I just posted a new problem set on the course website; specifically, Problem Set 6, which is due at the beginning of class on Thursday, October 11.

In question 1, part C of Problem Set 6, I ask you to “Find the maximum price which the insurer can charge for the coinsurance contract such that profit can still be earned while at the same time providing the typical Florida homeowner with higher expected utility from insuring and retrofitting. How much profit will the insurer earn on a per policy basis?” Here are some hints which you’ll hopefully find helpful.

For starters, keep in mind that in part A, insurance is compulsory (i.e., required by law), whereas, in parts B and C, insurance is not compulsory. In part B of question 1, you are asked to show that the homeowner retrofits while choosing not to purchase insurance. However, in part C, the homeowner might retrofit and purchase coverage if the coinsurance contract is priced more affordably. Therefore, the insurer’s problem is to figure out how much it must reduce the price of the coinsurance contract so that the typical Florida homeowner will have higher expected utility from insuring and retrofitting compared with the part B’s alternative of retrofitting only. It turns out that this is a fairly easy problem to solve using Solver. If you download the spreadsheet located at http://fin4335.garven.com/fall2018/ps6.xls, you can find the price at which the consumer would be indifferent between buying coinsurance and retrofitting compared with self-insurance and retrofitting. You can determine this “breakeven” price by having Solver set the D28 target cell (which is expected utility for coinsurance with retrofitting) equal to a value of 703.8730 (which is the expected utility of self-insurance and retrofitting) by changing cell D12, which is the premium charged for the coinsurance. Once you have the “breakeven” price, all you have to do to get the homeowner to buy the coinsurance contract is cut its price slightly below that level so that the alternative of coinsurance plus retrofitting is greater than the expected utility of retrofitting only.
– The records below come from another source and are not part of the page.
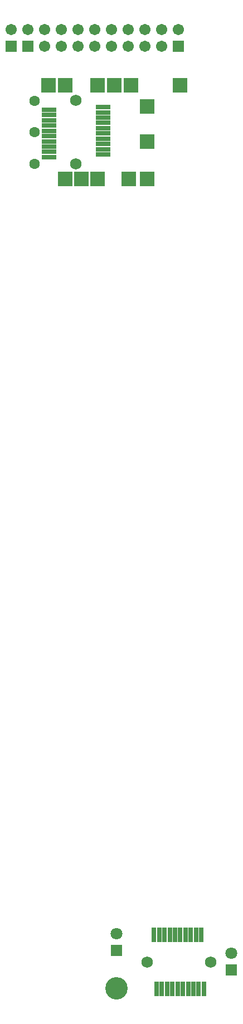
<source format=gts>
G04 Layer_Color=8388736*
%FSAX25Y25*%
%MOIN*%
G70*
G01*
G75*
%ADD28R,0.02769X0.08674*%
%ADD29R,0.08674X0.02769*%
%ADD30C,0.06706*%
%ADD31R,0.06706X0.06706*%
%ADD32R,0.06706X0.06706*%
%ADD33C,0.06902*%
%ADD34C,0.06312*%
%ADD35R,0.08674X0.08674*%
%ADD36R,0.07099X0.07099*%
%ADD37C,0.07099*%
%ADD38C,0.13398*%
D28*
X0869242Y0333090D02*
D03*
X0872392Y0333090D02*
D03*
X0875541D02*
D03*
X0878691Y0333090D02*
D03*
X0881841D02*
D03*
X0884990D02*
D03*
X0888140D02*
D03*
X0891289D02*
D03*
X0894439D02*
D03*
X0897589D02*
D03*
X0896014Y0365374D02*
D03*
X0892864D02*
D03*
X0889715D02*
D03*
X0886565D02*
D03*
X0883415D02*
D03*
X0880266D02*
D03*
X0877116D02*
D03*
X0867667D02*
D03*
X0873967Y0365374D02*
D03*
X0870817D02*
D03*
D29*
X0804891Y0858919D02*
D03*
X0804891Y0855769D02*
D03*
Y0852620D02*
D03*
X0804891Y0849470D02*
D03*
Y0846320D02*
D03*
Y0843171D02*
D03*
Y0840021D02*
D03*
Y0830573D02*
D03*
X0837175Y0832147D02*
D03*
Y0835297D02*
D03*
Y0838447D02*
D03*
Y0841596D02*
D03*
Y0844746D02*
D03*
Y0847895D02*
D03*
Y0851045D02*
D03*
X0837175Y0854194D02*
D03*
Y0857344D02*
D03*
X0837175Y0860494D02*
D03*
X0804891Y0836872D02*
D03*
Y0833722D02*
D03*
D30*
X0882421Y0906713D02*
D03*
X0782421D02*
D03*
X0872421D02*
D03*
X0862421D02*
D03*
X0852421D02*
D03*
X0842421D02*
D03*
X0832421D02*
D03*
X0822421D02*
D03*
X0812421D02*
D03*
X0802421D02*
D03*
X0792421D02*
D03*
X0872421Y0896712D02*
D03*
X0862421D02*
D03*
X0852421D02*
D03*
X0842421D02*
D03*
X0832421D02*
D03*
X0822421D02*
D03*
X0812421D02*
D03*
X0802421D02*
D03*
D31*
X0882421D02*
D03*
X0782421D02*
D03*
D32*
X0792421D02*
D03*
D33*
X0863632Y0349035D02*
D03*
X0901525Y0349232D02*
D03*
X0820836Y0864529D02*
D03*
X0821033Y0826635D02*
D03*
D34*
X0796281Y0845381D02*
D03*
Y0864283D02*
D03*
Y0826483D02*
D03*
D35*
X0814481Y0817383D02*
D03*
X0804581Y0873483D02*
D03*
X0814481D02*
D03*
X0834081D02*
D03*
X0843981D02*
D03*
X0883381D02*
D03*
X0863681Y0860983D02*
D03*
Y0839783D02*
D03*
X0852581Y0817383D02*
D03*
X0834081D02*
D03*
X0863681D02*
D03*
X0824281D02*
D03*
X0853824Y0873483D02*
D03*
D36*
X0845177Y0356319D02*
D03*
X0913878Y0344547D02*
D03*
D37*
X0845177Y0366319D02*
D03*
X0913878Y0354547D02*
D03*
D38*
X0845177Y0333484D02*
D03*
M02*

</source>
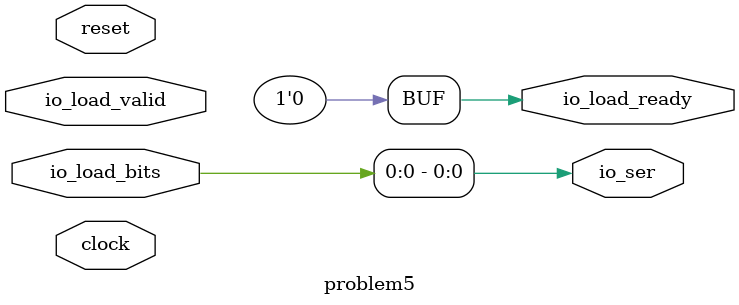
<source format=v>
module problem5(
  input        clock,
  input        reset,
  output       io_load_ready,
  input        io_load_valid,
  input  [7:0] io_load_bits,
  output       io_ser
);
  assign io_load_ready = 1'h0; // @[problem5.scala 10:17]
  assign io_ser = io_load_bits[0]; // @[problem5.scala 12:27]
endmodule

</source>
The insurer’s profit then is simply the difference between the price that motivates the purchase of insurance less the expected claims cost to the insurer (which is \$1,250).

# Midterm Exam 1 hints and formula sheet

I just posted the formula sheet for the exam at http://fin4335.garven.com/fall2018/formulas_part1.pdf. It is also linked as the first item on the formula sheets page on the course website.  This is identical to the formula sheet which will be attached to the exam booklet.

The exam consists of a total of 4 problems. The first problem is required, and you are also required to work 2 out of the 3 remaining problems on the exam (i.e., select two problems from Problems #2-#4). At your option, you may work all three of Problems #2-#4, in which case I will count the two problems with the highest scores toward your grade on this exam. Each of the graded problems is worth 32 points, so as a “bonus” I’ll add 4 points for including your name on the exam. Thus, the total number of points possible is 100.

Regarding content, the exam is all about stuff that we covered since the beginning of the semester; specifically, risk preferences, expected utility, certainty-equivalent of wealth, risk premiums, and stochastic dominance.

# Guidelines for completing parts B and D on Problem Set 5

For parts B and D on Problem Set 5, you may solve these problems via either calculus or a spreadsheet model.